(Required work) Tally the lines below that contain "συχνότητα". The number is the whole answer.

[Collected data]
━━━━━━

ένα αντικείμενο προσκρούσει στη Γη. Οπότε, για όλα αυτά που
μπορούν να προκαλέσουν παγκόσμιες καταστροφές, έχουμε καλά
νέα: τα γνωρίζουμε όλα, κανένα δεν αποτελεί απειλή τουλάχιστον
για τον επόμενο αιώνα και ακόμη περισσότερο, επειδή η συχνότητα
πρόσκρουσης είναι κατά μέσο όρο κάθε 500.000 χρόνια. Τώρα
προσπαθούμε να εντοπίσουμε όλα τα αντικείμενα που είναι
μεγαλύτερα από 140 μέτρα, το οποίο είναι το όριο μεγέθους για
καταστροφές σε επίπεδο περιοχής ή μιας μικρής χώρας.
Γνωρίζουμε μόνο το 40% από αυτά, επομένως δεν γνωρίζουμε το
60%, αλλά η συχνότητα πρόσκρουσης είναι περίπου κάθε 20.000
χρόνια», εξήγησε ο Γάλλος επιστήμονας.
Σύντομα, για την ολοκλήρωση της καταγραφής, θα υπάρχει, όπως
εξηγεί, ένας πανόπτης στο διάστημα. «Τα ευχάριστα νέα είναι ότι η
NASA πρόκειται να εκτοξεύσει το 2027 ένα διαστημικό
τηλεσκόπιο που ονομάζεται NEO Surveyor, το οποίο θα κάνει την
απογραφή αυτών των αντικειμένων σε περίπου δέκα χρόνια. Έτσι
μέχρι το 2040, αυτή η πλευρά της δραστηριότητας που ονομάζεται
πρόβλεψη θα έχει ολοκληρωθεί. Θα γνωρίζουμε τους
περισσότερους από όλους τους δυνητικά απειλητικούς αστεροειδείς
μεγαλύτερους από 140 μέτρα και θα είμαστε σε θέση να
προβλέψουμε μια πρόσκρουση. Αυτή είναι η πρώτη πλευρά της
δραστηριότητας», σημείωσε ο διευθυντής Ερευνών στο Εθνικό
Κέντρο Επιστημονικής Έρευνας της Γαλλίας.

━━━━━━

(Your response) 2